I'm just here for the natural kinds
Tue 01 Aug 2006 04:10 PM
In his TV show Good Eats and in his books, Alton Brown explains the physics and chemistry behind various recipes: what flour does at a molecular level, how butter makes biscuits fluffy, and so on. In the introduction to his book I'm Just Here For MORE FOOD, he writes: "To my mind, the greatest analytical tool in the world is classification." Philosophers everywhere applaud. Brown continues:
For instance, I used to make a really lousy cheesecake until I realized that cheesecake is not a cake, it is a custard pie. Now I treat cheesecake like a custard pie and everything is fine...Despite the caveat "for me", Brown is making a substantive claim about the natural kind structure of baked goods....I have come to the conclusion that the best way (for me) to classify baked goods is by mixing method. Not only does this system make sense, it has made me a better baker. [p. 7]
One may object that custard and biscuit, although collections of real things, are not candidates to be natural kinds. I can think of two reasons that one might say this:
First, they are artificial and (one might say) not natural. This seems wrongheaded to me. There are various chemical elements that had to be synthesized. Nevertheless, Rutherfordium is as much a natural kind as Lithium. In chemistry, every element is a natural kind-- whether it is synthetic or not.
Second, physics does not distinguish custards from biscuits as such. Of course they differ in viscosity and compressibility, but (one might say) science does not acknowledge custard and biscuit as kinds. This too is wrongheaded. We cannot suppose that, because a kind is not acknowledged by one science, that it is ipso facto unscientific. Physics makes no distinction between cats and dogs, but biology does. Neither physics nor biology distinguish custards and biscuits, but another science might. One may object that home economics is not a science, but this would beg the question. Cooking, as Alton Brown practices it, is an applied science.
This last point is important. I have come to think that calling something a 'natural kind' is at best elliptical. A natural kind is only a 'natural kind' for some science or other. A science is individuated by its domain of enquiry, the questions it asks, and so on. So cat is a natural kind for biology and not for physics. Biscuit is not a natural kind for either biology or physics, but it may be a natural kind for cooking. (If physics has a claim to being more fundamental than other sciences, it is because its natural kinds are also natural kinds for many other sciences.)
So far, I have just argued that biscuit could be a natural kind. Is it? In marginal note, Brown acknowledges that his taxonomy is not standard:
I realize the accepted method of classification-- the one used in more cookbooks-- is nomenclature-based: pancakes, biscuits, rolls, and so on. I don't think this is any more a "system" than sorting books by color. Names just don't mean that much.I'd put his point this way: The usual taxonomy is haphazard and unscientific. It doesn't get the natural kinds right. In order to decide whether Brown has got the right taxonomy or not, I would have to consider how it sorts specific recipes, consider alternatives, and bake more.

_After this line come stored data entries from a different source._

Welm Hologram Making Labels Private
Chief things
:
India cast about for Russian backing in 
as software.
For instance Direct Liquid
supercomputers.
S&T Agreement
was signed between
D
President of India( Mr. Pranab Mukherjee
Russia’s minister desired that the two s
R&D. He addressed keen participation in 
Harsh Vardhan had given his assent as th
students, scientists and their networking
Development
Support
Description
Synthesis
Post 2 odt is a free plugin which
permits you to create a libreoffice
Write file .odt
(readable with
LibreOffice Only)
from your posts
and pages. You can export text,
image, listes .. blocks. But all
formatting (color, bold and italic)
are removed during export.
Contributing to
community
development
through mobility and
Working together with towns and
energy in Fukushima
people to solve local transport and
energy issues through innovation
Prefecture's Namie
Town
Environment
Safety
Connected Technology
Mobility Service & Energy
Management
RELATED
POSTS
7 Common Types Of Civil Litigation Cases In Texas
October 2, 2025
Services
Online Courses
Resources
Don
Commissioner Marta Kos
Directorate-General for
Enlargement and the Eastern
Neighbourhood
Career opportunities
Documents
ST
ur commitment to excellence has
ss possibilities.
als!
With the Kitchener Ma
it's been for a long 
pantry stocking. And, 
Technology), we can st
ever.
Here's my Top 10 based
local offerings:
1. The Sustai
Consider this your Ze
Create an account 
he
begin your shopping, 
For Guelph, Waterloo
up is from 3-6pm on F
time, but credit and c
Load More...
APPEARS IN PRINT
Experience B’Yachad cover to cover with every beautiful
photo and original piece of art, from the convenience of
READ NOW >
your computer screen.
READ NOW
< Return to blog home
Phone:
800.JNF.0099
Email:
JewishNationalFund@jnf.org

Cristyn and I made griddle scones this morning, which count as biscuit method in Brown's scheme. One data point. More research is required. (Mmm... research...) I simply want to point out that, if Brown's taxonomy is the right one, then it has identified the natural kind structure of baked goods relative to the questions and aims of cooking.

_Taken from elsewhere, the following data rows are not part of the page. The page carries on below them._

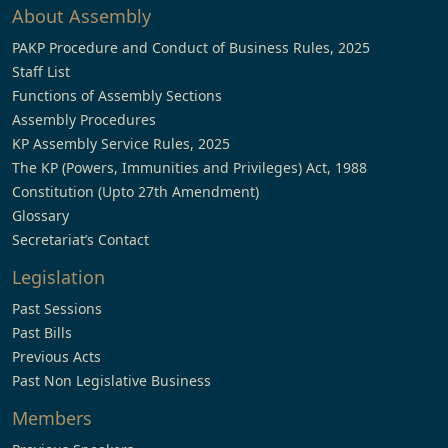
About Assembly
PAKP Procedure and Conduct of Business Rules, 2025
Staff List
Functions of Assembly Sections
Assembly Procedures
KP Assembly Service Rules, 2025
The KP (Powers, Immunities and Privileges) Act, 1988
Constitution (Upto 27th Amendment)
Glossary
Secretariat’s Contact
Legislation
Past Sessions
Past Bills
Previous Acts
Past Non Legislative Business
Members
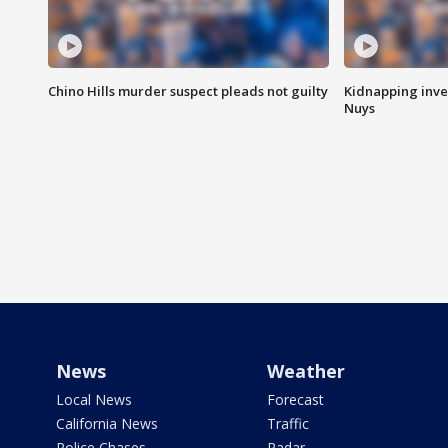
Chino Hills murder suspect pleads not guilty
Kidnapping inve
Nuys
News
Weather
Local News
Forecast
California News
Traffic
Police Chases
Radar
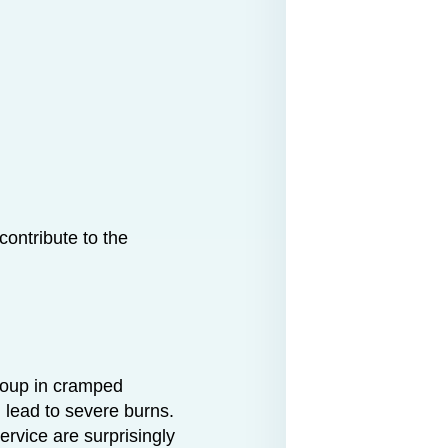
ontribute to the
 soup in cramped
 lead to severe burns.
service are surprisingly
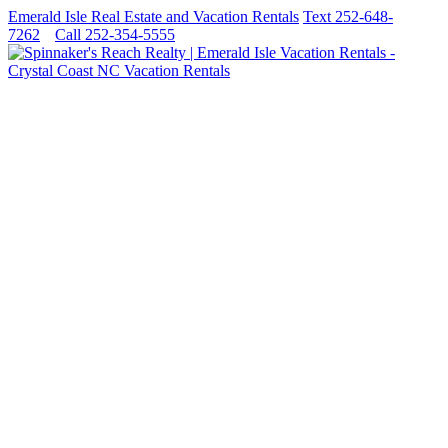
Emerald Isle Real Estate and Vacation Rentals
Text 252-648-
7262
Call 252-354-5555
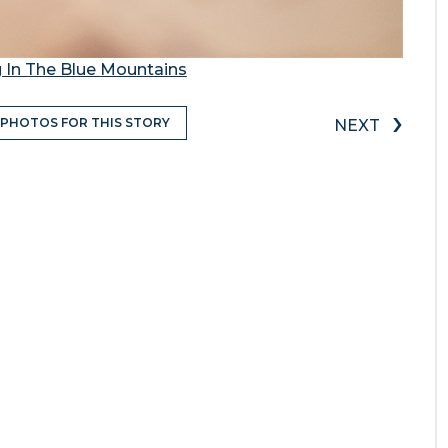
 In The Blue Mountains
›
 PHOTOS FOR THIS STORY
NEXT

Ask about the transmission and change of baking practice, however, and the histories of various recipes become important. So anthropologists, with their questions and aims, divide baked goods into different natural kinds. Physicists, biologists, nutritionists, economists, and all the rest, each with different questions and aims, would put the griddle cakes that we made this morning into different kinds. None of the shows that biscuit method baked good is not a legitimate natural kind.
Why does it matter whether cooking has natural kinds? To quote Brown: "Classifying things leads to enlightenment, and enlightenment to deeper meaning."